■ **Task details**: Retype all the entries word for word, but omit the pictures.

■ **Stored data entries**:
※
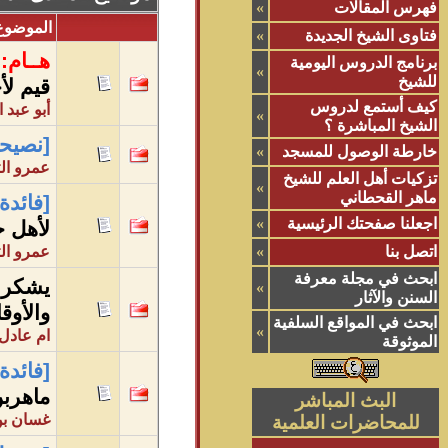
فهرس المقالات
»
الموضوع
فتاوى الشيخ الجديدة
»
هــام:
برنامج الدروس اليومية
»
للشيخ
قيم لأخ
كيف أستمع لدروس
أبو عبد ا
»
الشيخ المباشرة ؟
[نصيحة
خارطة الوصول للمسجد
»
عمرو ال
تزكيات أهل العلم للشيخ
»
ماهر القحطاني
[فائدة]
اجعلنا صفحتك الرئيسية
»
لأهل ح
اتصل بنا
»
عمرو ال
ابحث في مجلة معرفة
يشكر ا
»
السنن والآثار
والأوق
ابحث في المواقع السلفية
»
ام عادل 
الموثوقة
[فائدة]
ماهربن 
البث المباشر
غسان بن
للمحاضرات العلمية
※
■ **Reply**:
فهرس المقالات
»
الموضوع
فتاوى الشيخ الجديدة
»
هــام:
برنامج الدروس اليومية
»
للشيخ
قيم لأخ
كيف أستمع لدروس
أبو عبد ا
»
الشيخ المباشرة ؟
[نصيحة
خارطة الوصول للمسجد
»
عمرو ال
تزكيات أهل العلم للشيخ
»
ماهر القحطاني
[فائدة]
اجعلنا صفحتك الرئيسية
»
لأهل ح
اتصل بنا
»
عمرو ال
ابحث في مجلة معرفة
يشكر ا
»
السنن والآثار
والأوق
ابحث في المواقع السلفية
»
ام عادل 
الموثوقة
[فائدة]
ماهربن 
البث المباشر
غسان بن
للمحاضرات العلمية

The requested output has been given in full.